Kuzey Marmara Oto Yolu yapılırken milyonlarca ağacı kesenler, o ağaçlar içinde yaşıyan milyonlarca canlılarıda yok ederek, doğanın ekolojik dengesini bozmuşlardır. Gözlerini yeşil dolarlardan başka yeşili görmeyen vahşi insanlar, kendileri dışında başka hiçbir canlıyı düşünmemektedirler.

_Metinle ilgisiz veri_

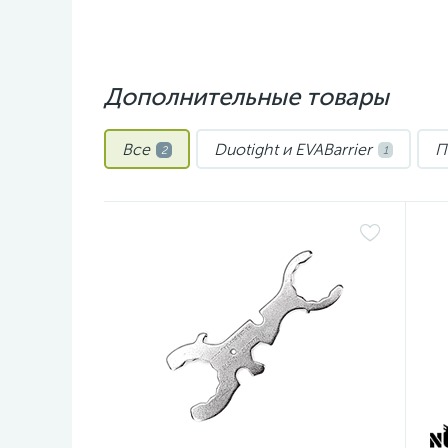
Дополнительные товары
Все
Duotight и EVABarrier
П
2
1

Dahası,ülkeyi yöneten Şahsım, üç imparatorluğa başkentlik yapmış İstanbul`a, şahsım dahil hepimiz ihanet ettik dememişmiydi, demişti. O zaman neden her ortamda benim belediye başkanlığı yaptığım dönemde, İstanbul başkaydı diye laf ediyor? Belediye Başkanı olduğunda fakirdi, Belediye Başkanı oldu zengin oldu. Nasıl zengin olduğu, sanırım İstanbul`a ihanet ettim demesinde gizlidir.
İstanbul`un her tarafını imara açarken, birilerinin cebine giren milyarları görmeyenlerin, İstanbul`un benim yaşamımda ayrı bir yeri var demeleri gayet normal. İstanbul`u kayıp ettiği için uykuları kaçanların, İstanbul ve İstanbul`da yaşayan halkdan intikam almak için Kanal İstanbul`u, pardon Beton İstanbul`u yapacağım diye inat etmesi neden? O güzergahda ne kadar orman ve canlı varsa yok edileceklerdir.
Paradan başka hiçbir düşünceleri olmayan beşli çete olarak adlandırılan inşaat şirketleri, başta İstanbul olmak üzere bütün şehirleri yaşanamıyacak hale getirdiler. Hanı gazetelerde okursunuz, ayılar veya kurtlar şehre indi diye. Hayır, o ayılar veya kurtlar şehre inmediler, o indikleri yerler onların baba yurduydu. O yurtları vahşi insanlar istila etmişlerdir.
Karadeniz sahillerini doldurmak için, Karadeniz yaylalarını yok edenler, oraların gerçek sahibi köylüleri jandarma dipcikleri ile dövdürenlerin ne bu dünyada ve nede varsa öbür dünyada yatacak yerleri yoktur. Karadeniz`in eşsiz derelerine HES`ler yaptıranların, onlara izin verenlerin kendilerinden başka canlılara sevgi duydukları düşünülebilirmi?
O güzelim ormanlarda, derelerde veya yaylalarda binbir çiçekden bal toplayan arıların çalışma alanlarını yok edenlerin, gerçekten evrimleşmiş insanlar olduğu düşünüle bilirmi?
Evet, gözü dönmüş, dolardan başka yeşil tanımıyan beyler bilmelisiniz ki, BU DÜNYA YALNIZ SİZİN gibi iki bacaklı düşünen vahşi insanların değildir.